Le deuxième Atelier exploratoire a été clôturé par les participants qui ont noté que les prochaines étapes seraient définies en coordination avec les organisations sœurs d’UNIDROIT, y compris avec le Secrétariat de la Commission des Nations Unies pour le droit commercial international (CNUDCI) à la lumière de la 56ème session de la Commission de la CNUDCI qui s’est tenue à Vienne du 3 au 21 juillet 2023, et avec la Conférence de La Haye de droit international privé (“HCCH”).

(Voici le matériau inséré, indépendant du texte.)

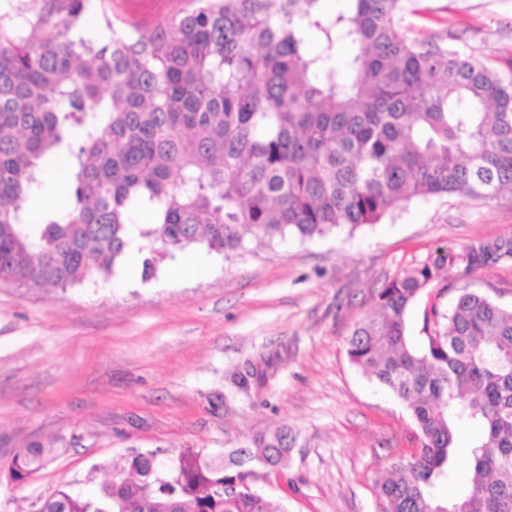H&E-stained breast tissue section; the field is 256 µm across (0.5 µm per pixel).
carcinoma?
I'll return each mask as SVG.
<instances>
[{
	"instance_id": "carcinoma-1",
	"label": "carcinoma",
	"mask_w": 512,
	"mask_h": 512,
	"mask_svg": "<svg viewBox=\"0 0 512 512\" xmlns=\"http://www.w3.org/2000/svg\"><path fill=\"white\" fill-rule=\"evenodd\" d=\"M189 0L151 29L86 19V0L0 14V284L65 290L108 278L134 215L152 247L143 278L197 244L224 255L253 240L312 239L376 224L413 199L512 194V81L441 38L411 36L409 0ZM351 48L345 78L310 34ZM66 152L70 205L34 216L43 163ZM512 258V239L397 273L347 337L351 364L408 407L419 448L376 483L375 512H512V307L464 288L421 344L406 334L419 294L459 262ZM470 484L448 499L458 428ZM288 428L217 462L177 455L179 472L128 457L89 497L68 486L34 512H284L247 489L253 469L285 475ZM54 448L15 458L11 480Z\"/></svg>"
}]
</instances>
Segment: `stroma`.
I'll use <instances>...</instances> for the list:
<instances>
[{"mask_svg": "<svg viewBox=\"0 0 512 512\" xmlns=\"http://www.w3.org/2000/svg\"><path fill=\"white\" fill-rule=\"evenodd\" d=\"M109 18L150 28L187 0H103ZM407 24L444 38L512 80V0H419ZM512 239V199H415L354 233L252 247L172 282L166 269L110 287L0 285V512H31L68 485L94 494L136 451L211 458L285 426L295 434L288 476L258 469L254 488L287 512H375V483L418 446L406 405L349 361L346 338L373 315L375 291L440 255ZM512 306V259L444 267L408 311L426 336L430 309L461 288ZM57 441L52 462L19 484L18 455Z\"/></svg>", "mask_w": 512, "mask_h": 512, "instance_id": "stroma-1", "label": "stroma"}]
</instances>
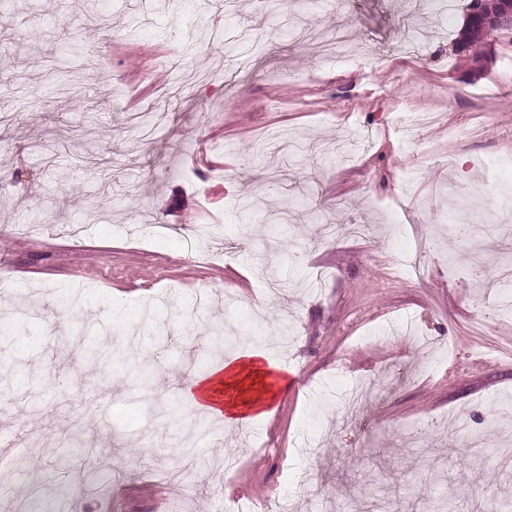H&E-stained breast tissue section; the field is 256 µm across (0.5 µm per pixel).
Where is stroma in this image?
Here are the masks:
<instances>
[{"label":"stroma","instance_id":"stroma-1","mask_svg":"<svg viewBox=\"0 0 512 512\" xmlns=\"http://www.w3.org/2000/svg\"><path fill=\"white\" fill-rule=\"evenodd\" d=\"M471 0H0V458L44 483L32 512H494L512 473V315L445 233L512 194V38L454 46ZM85 77L72 101L60 88ZM254 196L257 220L238 204ZM222 227L219 242L197 225ZM410 251L414 279L396 262ZM124 303L113 306V296ZM232 339L212 346L209 328ZM84 328L148 388L69 360ZM265 352L290 386L268 416L200 442L182 500L164 480L212 419L182 393L223 355ZM367 387L358 419L348 388ZM178 408L173 426L167 409ZM467 419L478 435L463 438ZM79 430L58 501L33 439ZM108 473L89 484L87 469Z\"/></svg>","mask_w":512,"mask_h":512}]
</instances>
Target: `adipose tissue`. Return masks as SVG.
I'll return each instance as SVG.
<instances>
[{"label":"adipose tissue","instance_id":"ef3b65f1","mask_svg":"<svg viewBox=\"0 0 512 512\" xmlns=\"http://www.w3.org/2000/svg\"><path fill=\"white\" fill-rule=\"evenodd\" d=\"M284 382L262 353L224 359L187 388L188 397L208 415L227 426L254 422L258 409L275 399Z\"/></svg>","mask_w":512,"mask_h":512}]
</instances>
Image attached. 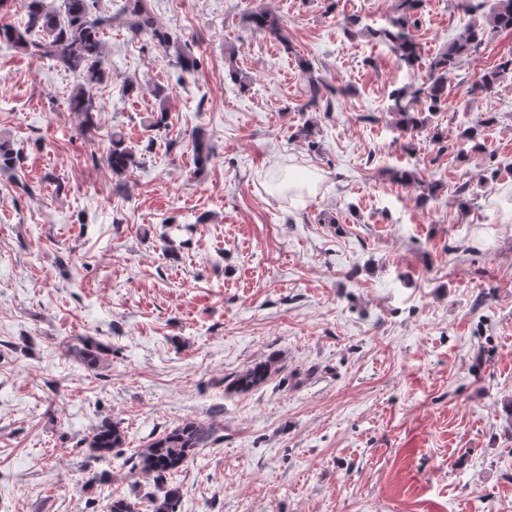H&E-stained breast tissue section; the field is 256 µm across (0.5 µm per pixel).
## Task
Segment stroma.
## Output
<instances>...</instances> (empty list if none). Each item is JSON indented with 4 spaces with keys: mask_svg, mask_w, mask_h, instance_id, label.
<instances>
[{
    "mask_svg": "<svg viewBox=\"0 0 512 512\" xmlns=\"http://www.w3.org/2000/svg\"><path fill=\"white\" fill-rule=\"evenodd\" d=\"M147 3L198 68L114 25L86 132L75 75L0 47V140L25 157L0 173V512H107L116 497L153 512L162 489L126 461L189 421L214 432L173 476L175 512H512V222L483 182L492 161L512 188V74L471 91L512 33L449 74L437 143L389 111L423 70L348 30L385 25L395 0ZM262 7L287 43L249 28ZM470 20L424 0L423 58ZM313 76L339 89L332 110L307 108ZM163 107L167 130L150 129ZM489 109L485 152L459 155ZM115 132L139 162L121 179L105 161ZM196 133L214 150L202 170ZM308 169L316 195L268 187ZM403 169L441 190L421 203ZM83 338L106 346L99 367L78 358ZM268 358V382L229 388ZM106 419L126 441L95 461ZM497 117V112L489 110L482 114L473 126L464 128L459 137L462 145L459 149V153L464 154L467 151L463 145L467 146V149L471 151H482L483 147L479 141L478 128L485 125L495 124L497 122Z\"/></svg>",
    "mask_w": 512,
    "mask_h": 512,
    "instance_id": "obj_1",
    "label": "stroma"
}]
</instances>
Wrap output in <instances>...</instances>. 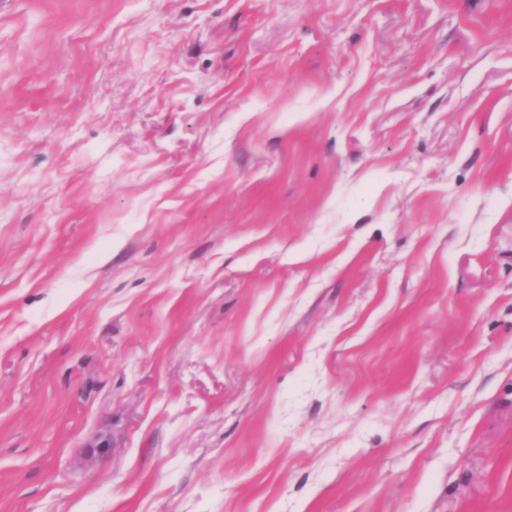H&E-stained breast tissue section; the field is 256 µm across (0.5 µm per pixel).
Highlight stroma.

Conformément à la méthodologie de travail établie par l’Institut, un Groupe de travail a été créé, composé de membres sélectionnés pour leur expertise dans les domaines de l’échange de crédits carbone, du droit de l’environnement, du droit de la propriété, du droit des contrats, des opérations garanties et de la technologie numérique. Les experts participent à titre personnel et représentent différents systèmes juridiques et régions géographiques. Le projet est réalisé avec le soutien du Groupe de la Banque mondiale et, à ce stade, les travaux sont menés en coopération avec la CNUDCI.  Des représentants du Groupe de la Banque mondiale et de la CNUDCI, ainsi que des experts nommés par la CNUDCI, ont donc participé à la première session du Groupe de travail.

 

Le Groupe de travail est actuellement composé des experts suivants:

    • Filippo Annunziata, Professeur de droit des marchés financiers et de droit bancaire, Université Bocconi Milano (Italie)
    • Ipshita Chaturvedi, Associée, Dentons Rodyk (Singapour) (désignée par la CNUDCI)
    • Géraud de Lassus St-Geniès, Professeur de droit, Université Laval (Canada) (désigné par la CNUDCI)
    • Luca Enriques, Professeur de droit des sociétés, Université d’Oxford (Royaume-Uni/Italie)
    • Megumi Hara, Professeure de droit, Université Chuo (Japon)
    • Caroline Kleiner, Professeure de droit, Université Paris Cité (France)
    • Matthias Lehmann, Professeur de droit privé, Université de Vienne (Autriche)
    • Ludovino Lopes, Associé fondateur, Ludovino Lopes Sociedade de Advogados (Brésil/Portugal)
    • Kelvin Low, Professeur de droit privé, Université nationale de Singapour (Singapour)
    • Andrea Tosato, Professeur associé de droit commercial, Université de Nottingham (Royaume-Uni) et Professeur associé en droit (visiteur), Université de Pennsylvanie (États-Unis d’Amérique)
    • Rolf H. Weber, Professeur, Université de Zurich (Suisse)
    • Zhang Xiaoping, Professeur associé de droit, Central University of Finance and Economics (République populaire de Chine) (désigné par la CNUDCI)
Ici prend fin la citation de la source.